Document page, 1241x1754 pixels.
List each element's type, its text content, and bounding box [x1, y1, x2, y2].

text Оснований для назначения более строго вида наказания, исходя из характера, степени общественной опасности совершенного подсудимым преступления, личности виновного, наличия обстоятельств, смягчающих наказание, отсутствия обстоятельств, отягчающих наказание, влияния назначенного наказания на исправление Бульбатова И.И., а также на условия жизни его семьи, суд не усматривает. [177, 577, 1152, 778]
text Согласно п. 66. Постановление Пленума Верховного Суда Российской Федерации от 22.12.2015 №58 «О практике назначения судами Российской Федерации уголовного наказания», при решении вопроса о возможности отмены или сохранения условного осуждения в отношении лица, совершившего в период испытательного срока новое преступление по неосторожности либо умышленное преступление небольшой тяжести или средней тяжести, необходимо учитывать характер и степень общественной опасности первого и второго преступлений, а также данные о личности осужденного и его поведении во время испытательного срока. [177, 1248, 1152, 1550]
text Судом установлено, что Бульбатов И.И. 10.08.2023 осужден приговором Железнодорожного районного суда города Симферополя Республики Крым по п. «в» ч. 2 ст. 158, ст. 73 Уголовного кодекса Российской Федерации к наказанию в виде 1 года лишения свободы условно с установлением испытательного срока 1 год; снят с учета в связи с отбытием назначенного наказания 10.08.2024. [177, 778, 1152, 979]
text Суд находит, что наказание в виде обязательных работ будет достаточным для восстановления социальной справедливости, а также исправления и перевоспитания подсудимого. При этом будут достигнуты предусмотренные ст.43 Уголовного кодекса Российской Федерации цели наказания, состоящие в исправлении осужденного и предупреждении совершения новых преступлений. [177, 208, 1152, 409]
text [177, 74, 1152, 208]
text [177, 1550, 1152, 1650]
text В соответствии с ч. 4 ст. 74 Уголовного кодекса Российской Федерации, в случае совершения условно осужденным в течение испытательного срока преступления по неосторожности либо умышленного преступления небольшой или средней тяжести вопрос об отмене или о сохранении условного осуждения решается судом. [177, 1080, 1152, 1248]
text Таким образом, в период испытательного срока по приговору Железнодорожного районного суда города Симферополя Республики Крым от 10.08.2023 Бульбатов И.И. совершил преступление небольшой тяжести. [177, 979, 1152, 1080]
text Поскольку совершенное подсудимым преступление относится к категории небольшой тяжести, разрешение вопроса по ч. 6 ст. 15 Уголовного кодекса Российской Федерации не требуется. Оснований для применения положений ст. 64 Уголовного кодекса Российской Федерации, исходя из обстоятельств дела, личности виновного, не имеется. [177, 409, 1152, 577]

● **Task item**
What you should produce is an exact restatement of all the material.

● **Solution to the problem**
Document page, 1241x1754 pixels.
List each element's type, its text content, and bounding box [x1, y1, x2, y2].

text Оснований для назначения более строго вида наказания, исходя из характера, степени общественной опасности совершенного подсудимым преступления, личности виновного, наличия обстоятельств, смягчающих наказание, отсутствия обстоятельств, отягчающих наказание, влияния назначенного наказания на исправление Бульбатова И.И., а также на условия жизни его семьи, суд не усматривает. [177, 577, 1152, 778]
text Согласно п. 66. Постановление Пленума Верховного Суда Российской Федерации от 22.12.2015 №58 «О практике назначения судами Российской Федерации уголовного наказания», при решении вопроса о возможности отмены или сохранения условного осуждения в отношении лица, совершившего в период испытательного срока новое преступление по неосторожности либо умышленное преступление небольшой тяжести или средней тяжести, необходимо учитывать характер и степень общественной опасности первого и второго преступлений, а также данные о личности осужденного и его поведении во время испытательного срока. [177, 1248, 1152, 1550]
text Судом установлено, что Бульбатов И.И. 10.08.2023 осужден приговором Железнодорожного районного суда города Симферополя Республики Крым по п. «в» ч. 2 ст. 158, ст. 73 Уголовного кодекса Российской Федерации к наказанию в виде 1 года лишения свободы условно с установлением испытательного срока 1 год; снят с учета в связи с отбытием назначенного наказания 10.08.2024. [177, 778, 1152, 979]
text Суд находит, что наказание в виде обязательных работ будет достаточным для восстановления социальной справедливости, а также исправления и перевоспитания подсудимого. При этом будут достигнуты предусмотренные ст.43 Уголовного кодекса Российской Федерации цели наказания, состоящие в исправлении осужденного и предупреждении совершения новых преступлений. [177, 208, 1152, 409]
text [177, 74, 1152, 208]
text [177, 1550, 1152, 1650]
text В соответствии с ч. 4 ст. 74 Уголовного кодекса Российской Федерации, в случае совершения условно осужденным в течение испытательного срока преступления по неосторожности либо умышленного преступления небольшой или средней тяжести вопрос об отмене или о сохранении условного осуждения решается судом. [177, 1080, 1152, 1248]
text Таким образом, в период испытательного срока по приговору Железнодорожного районного суда города Симферополя Республики Крым от 10.08.2023 Бульбатов И.И. совершил преступление небольшой тяжести. [177, 979, 1152, 1080]
text Поскольку совершенное подсудимым преступление относится к категории небольшой тяжести, разрешение вопроса по ч. 6 ст. 15 Уголовного кодекса Российской Федерации не требуется. Оснований для применения положений ст. 64 Уголовного кодекса Российской Федерации, исходя из обстоятельств дела, личности виновного, не имеется. [177, 409, 1152, 577]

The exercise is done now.